[[ Excerpt provided open ]]

The new recommendations will be required to be covered under the PPACA preventive care rules for plan years that start on or after 8/1/12 (1/1/13 for calendar year plans).
We have been receiving a number of questions on these new requirements. As we have reported previously, in August 2011 the Department of Health and Human Services (HHS) adopted several new preventive care guidelines for women. The new recommendations will be required to be covered under the PPACA preventive care rules for plan years that start on or after 8/1/12 (1/1/13 for calendar year plans). We have been receiving a number of questions on these new requirements.
Where can we find a list of services that must be covered?
The new guidelines are based on recommendations from the Institutes of Medicine and are found at www.hrsa.gov/womensguidelines. They require coverage in a number of categories, including:
Screening for gestational diabetes;
Counseling for STD infections;
Counseling and screening for HIV;
Contraceptive methods and counseling (with an exemption for certain religious employers);
Breastfeeding support, supplies, and counseling; and
Screening and counseling for interpersonal and domestic violence.
Must a plan cover these services at 100%?

[[ Excerpt provided closed ]]

■ Exercise set ■
1. In the text on women's preventive care guidelines, when did the Department of Health and Human Services adopt the new guidelines for women?
2. Reproduce the portion of the text on women's preventive care guidelines between "Where can we" and "services at 100%?", inclusive.
3. Render this sentence from the text on women's preventive care guidelines into Spanish: "The new guidelines are based on recommendations from the Institutes of Medicine and are found at www.hrsa.gov/womensguidelines."
The lines that follow are separate material and are unrelated to the text on women's preventive care guidelines.

[[ Information shown open ]]

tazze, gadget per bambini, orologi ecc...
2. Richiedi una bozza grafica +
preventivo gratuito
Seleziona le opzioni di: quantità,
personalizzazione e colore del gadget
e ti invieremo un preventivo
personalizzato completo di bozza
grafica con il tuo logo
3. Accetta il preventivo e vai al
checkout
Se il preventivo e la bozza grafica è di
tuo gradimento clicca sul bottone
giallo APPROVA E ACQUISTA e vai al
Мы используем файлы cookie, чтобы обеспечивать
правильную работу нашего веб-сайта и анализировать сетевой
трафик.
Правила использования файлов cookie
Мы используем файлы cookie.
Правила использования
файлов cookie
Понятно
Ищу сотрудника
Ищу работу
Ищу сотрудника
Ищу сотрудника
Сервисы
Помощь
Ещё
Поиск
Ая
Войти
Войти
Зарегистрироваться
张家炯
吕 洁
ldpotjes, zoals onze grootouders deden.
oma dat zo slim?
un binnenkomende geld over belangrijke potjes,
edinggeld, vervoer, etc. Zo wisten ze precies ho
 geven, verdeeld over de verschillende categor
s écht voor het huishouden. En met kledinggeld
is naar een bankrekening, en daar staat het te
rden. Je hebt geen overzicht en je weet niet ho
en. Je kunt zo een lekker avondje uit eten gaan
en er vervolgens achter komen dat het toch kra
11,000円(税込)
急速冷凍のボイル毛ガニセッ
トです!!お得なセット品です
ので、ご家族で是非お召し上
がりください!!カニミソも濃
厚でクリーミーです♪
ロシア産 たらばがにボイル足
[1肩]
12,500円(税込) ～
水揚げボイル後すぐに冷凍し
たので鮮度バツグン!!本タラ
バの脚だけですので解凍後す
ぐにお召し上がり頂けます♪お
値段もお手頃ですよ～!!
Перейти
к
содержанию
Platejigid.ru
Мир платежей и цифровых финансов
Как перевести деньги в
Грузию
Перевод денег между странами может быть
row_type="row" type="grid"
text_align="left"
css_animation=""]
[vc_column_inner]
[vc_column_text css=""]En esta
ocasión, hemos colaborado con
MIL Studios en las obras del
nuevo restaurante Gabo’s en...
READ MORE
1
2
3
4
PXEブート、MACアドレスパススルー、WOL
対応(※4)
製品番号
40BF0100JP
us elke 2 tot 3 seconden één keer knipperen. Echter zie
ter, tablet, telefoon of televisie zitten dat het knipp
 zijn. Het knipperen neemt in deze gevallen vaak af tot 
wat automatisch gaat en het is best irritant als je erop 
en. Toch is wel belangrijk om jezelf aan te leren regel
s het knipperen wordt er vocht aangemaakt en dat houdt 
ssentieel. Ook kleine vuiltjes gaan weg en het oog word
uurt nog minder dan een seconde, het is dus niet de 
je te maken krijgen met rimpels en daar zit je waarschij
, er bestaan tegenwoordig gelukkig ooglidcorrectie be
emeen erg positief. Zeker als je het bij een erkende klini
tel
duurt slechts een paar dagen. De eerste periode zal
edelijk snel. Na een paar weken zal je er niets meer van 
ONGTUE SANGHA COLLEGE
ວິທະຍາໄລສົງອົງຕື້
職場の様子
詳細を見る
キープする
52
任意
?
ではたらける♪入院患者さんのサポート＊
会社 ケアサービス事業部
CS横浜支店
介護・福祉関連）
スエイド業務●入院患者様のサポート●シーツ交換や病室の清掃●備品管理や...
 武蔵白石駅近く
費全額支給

[[ Information shown closed ]]

■ Responses for each task ■
1. In August 2011.

2.
Where can we find a list of services that must be covered?
The new guidelines are based on recommendations from the Institutes of Medicine and are found at www.hrsa.gov/womensguidelines. They require coverage in a number of categories, including:
Screening for gestational diabetes;
Counseling for STD infections;
Counseling and screening for HIV;
Contraceptive methods and counseling (with an exemption for certain religious employers);
Breastfeeding support, supplies, and counseling; and
Screening and counseling for interpersonal and domestic violence.
Must a plan cover these services at 100%?

3. Las nuevas directrices se basan en recomendaciones de los Institutos de Medicina y se encuentran en www.hrsa.gov/womensguidelines.